How Australia can plan for the future of our ageing population
By 2050 the worldwide number of people over 65 will double, and the ‘oldest-old’ population, those over 80, will more than triple, according to the United Nations, and developing strategies to care for older generations into the future is becoming increasingly important.
Australia’s birth rate currently sits at the ‘replacement rate’ of 2 per couple, and the Australian Bureau of Statistics projects that by 2064, more than 23 percent of the population will be 65 or over, increasing the pressure on health care systems.
But it’s not all bad news: an ageing population is an indicator of progress, as better general health and medical care, lowered child mortality, and improving access to education and employment worldwide has led people to live longer, healthier lives.

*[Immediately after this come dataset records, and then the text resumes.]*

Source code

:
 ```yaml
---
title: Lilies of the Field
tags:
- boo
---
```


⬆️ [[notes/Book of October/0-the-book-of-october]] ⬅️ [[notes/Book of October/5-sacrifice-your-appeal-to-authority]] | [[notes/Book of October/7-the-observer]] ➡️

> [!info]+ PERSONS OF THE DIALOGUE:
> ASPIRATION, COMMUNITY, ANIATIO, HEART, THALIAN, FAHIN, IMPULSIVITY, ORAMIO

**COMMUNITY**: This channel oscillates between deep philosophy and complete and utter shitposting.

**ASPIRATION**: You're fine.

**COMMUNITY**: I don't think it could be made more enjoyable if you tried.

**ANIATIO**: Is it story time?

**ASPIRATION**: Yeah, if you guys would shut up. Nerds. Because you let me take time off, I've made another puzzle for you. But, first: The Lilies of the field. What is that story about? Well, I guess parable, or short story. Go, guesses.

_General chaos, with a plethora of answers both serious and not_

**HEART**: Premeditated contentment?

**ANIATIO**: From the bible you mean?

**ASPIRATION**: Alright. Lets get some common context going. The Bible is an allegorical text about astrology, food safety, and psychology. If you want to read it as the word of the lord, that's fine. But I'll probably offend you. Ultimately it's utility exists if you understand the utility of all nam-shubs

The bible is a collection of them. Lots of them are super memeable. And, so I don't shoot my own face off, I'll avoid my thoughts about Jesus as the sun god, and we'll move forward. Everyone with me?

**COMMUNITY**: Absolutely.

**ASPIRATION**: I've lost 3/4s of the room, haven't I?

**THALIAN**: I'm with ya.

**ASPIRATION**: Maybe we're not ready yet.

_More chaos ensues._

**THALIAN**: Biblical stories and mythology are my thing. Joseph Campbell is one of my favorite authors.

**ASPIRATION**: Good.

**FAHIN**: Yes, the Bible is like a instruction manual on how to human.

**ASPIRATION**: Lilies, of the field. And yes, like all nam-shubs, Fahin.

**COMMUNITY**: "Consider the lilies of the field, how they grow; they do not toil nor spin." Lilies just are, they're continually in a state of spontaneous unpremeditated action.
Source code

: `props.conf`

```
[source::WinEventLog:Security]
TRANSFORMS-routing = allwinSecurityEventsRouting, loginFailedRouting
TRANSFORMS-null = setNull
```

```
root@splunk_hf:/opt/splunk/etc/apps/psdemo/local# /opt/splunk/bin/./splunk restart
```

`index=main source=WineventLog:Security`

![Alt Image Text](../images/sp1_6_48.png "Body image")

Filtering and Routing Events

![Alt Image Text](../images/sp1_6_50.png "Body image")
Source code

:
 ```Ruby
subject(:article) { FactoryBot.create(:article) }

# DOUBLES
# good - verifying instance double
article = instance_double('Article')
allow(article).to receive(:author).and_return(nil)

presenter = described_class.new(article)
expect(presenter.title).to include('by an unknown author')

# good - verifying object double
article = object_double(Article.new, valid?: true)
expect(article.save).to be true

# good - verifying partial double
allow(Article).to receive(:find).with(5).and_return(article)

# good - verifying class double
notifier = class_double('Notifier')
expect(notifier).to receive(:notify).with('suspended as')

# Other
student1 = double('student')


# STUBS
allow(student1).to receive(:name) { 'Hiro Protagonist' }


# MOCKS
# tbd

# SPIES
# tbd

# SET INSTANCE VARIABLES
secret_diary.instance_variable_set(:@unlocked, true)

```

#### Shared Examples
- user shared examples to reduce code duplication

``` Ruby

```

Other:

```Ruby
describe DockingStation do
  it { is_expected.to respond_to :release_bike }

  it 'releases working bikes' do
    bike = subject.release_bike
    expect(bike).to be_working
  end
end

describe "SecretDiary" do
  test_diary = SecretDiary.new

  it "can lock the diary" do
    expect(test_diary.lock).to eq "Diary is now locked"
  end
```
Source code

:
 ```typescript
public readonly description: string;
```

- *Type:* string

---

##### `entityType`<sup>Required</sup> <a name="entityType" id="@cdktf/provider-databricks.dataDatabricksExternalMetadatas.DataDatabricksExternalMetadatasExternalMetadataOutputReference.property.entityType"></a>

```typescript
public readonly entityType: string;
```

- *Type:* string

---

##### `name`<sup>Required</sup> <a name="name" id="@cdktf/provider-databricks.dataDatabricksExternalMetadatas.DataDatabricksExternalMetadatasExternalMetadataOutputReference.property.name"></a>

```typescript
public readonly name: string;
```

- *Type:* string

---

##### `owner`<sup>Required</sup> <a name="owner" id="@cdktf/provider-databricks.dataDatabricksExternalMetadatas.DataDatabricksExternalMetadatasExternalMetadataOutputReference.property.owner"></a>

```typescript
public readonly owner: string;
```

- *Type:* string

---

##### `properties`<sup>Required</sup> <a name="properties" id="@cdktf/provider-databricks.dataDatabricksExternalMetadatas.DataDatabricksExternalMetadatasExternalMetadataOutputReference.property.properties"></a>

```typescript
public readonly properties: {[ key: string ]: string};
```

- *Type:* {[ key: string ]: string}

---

So how can we plan for the future of an ageing population?
The World Health Organisation emphasises that although major changes will need to be made, they don’t necessarily need to be massive increases in national health budgets.
Instead, technological innovation, growth in personal incomes, and a shift in cultural norms around working ages and end-of-life care will be far more influential. In Australia, some of these measures are already being put into place.
The consumer directed care reform are radically changing the aged care industry in Australia to work directly for individuals and their needs, shifting power from the provider back to the consumer. Care facilities implementing the innovative “village model” of care and retirement villages with on-site Residential Aged Care facilities are appearing all over the country, and even China is looking to Australian models of care as an example.
However, as the nations grapple with ageing populations the world over, there are still many things to be learnt from our international peers.
In 2015, The Global AgeWatch Index ranked Australia as 17th among 96 countries for the wellbeing of our older citizens, well within the top percentile.
However with about a third of older Australians live on less than one third of the national median income, Australia ranked lower than many western peers.
The highest-ranking nation overall in the 2015 Aged Watch Index was Switzerland, while Japan topped the index for health status. Switzerland consistently ranks highly on such reports and has internationally recognised high standards of living.
A comprehensive national healthcare makes Switzerland the best country to grow old in.
Switzerland has 100 percent pension coverage for people over 65, and high rates of employment among older people.
The Swiss government also subsidises the aged care industry, so that facilities can afford 24/7 medical staff, physiotherapists, and psychologists, and 99.5 percent of citizens have health insurance, resulting in high life expectancy of 82.8 on average.
In comparison, Australian aged care facilities are notoriously underfunded, with a low ratio of Registered Nurses to patients.
A pension that does not cover the cost of rocketing rent and housing prices is forcing many into poverty and even homelessness, and affecting the ability to access in-home care.
Japan’s aged population is the healthiest in the world, due to the Care Insurance Scheme.
Japan, home to the world’s most aged population at 33 percent aged 60 or over, has been dealing with lowered birth rates for years.
Faced with growing public debt and stagnant growth, the Japanese government introduced publicly funded social care in 2000, despite considerable opposition in a culture where caring for the elderly was seen as a family responsibility.
Upon turning 65, Japanese people are entitled to a wide range of support, both institutional and community based under the Long Time Care Insurance Scheme (LTCIS) and are allocated sufficient support to age in-place, even with complex health concerns such as dementia.
The Japanese aged-care model is based on community integration (Families can even pay a postal worker to check on elder relatives) but comes at the cost of high co-payments and increased taxes to the wealthy, as use of the LTCIS continues to increase.
Dutch Providers have adopted a revolutionary community model for dementia care.
In the Netherlands an innovative village model has been created to allow people living with dementia to remain independent longer.
The principle underpinning the model is that nurses are empowered to delivery all the care patients require, emphasising preventative measures and helping facilitate independence.
“Buurtzorg,” or “neighbourhood care” means higher costs per hour, but has accomplished a 50 percent reduction in hours of care overall, resulting in better care and raise work satisfaction for staff not perpetually overworked like their Australian counterparts.
With the number of people with dementia rising almost everywhere and the global cost of dementia care set to reach $1 trillion by 2018, measures like Buurtzorg will increasingly become pivotal innovations for the future.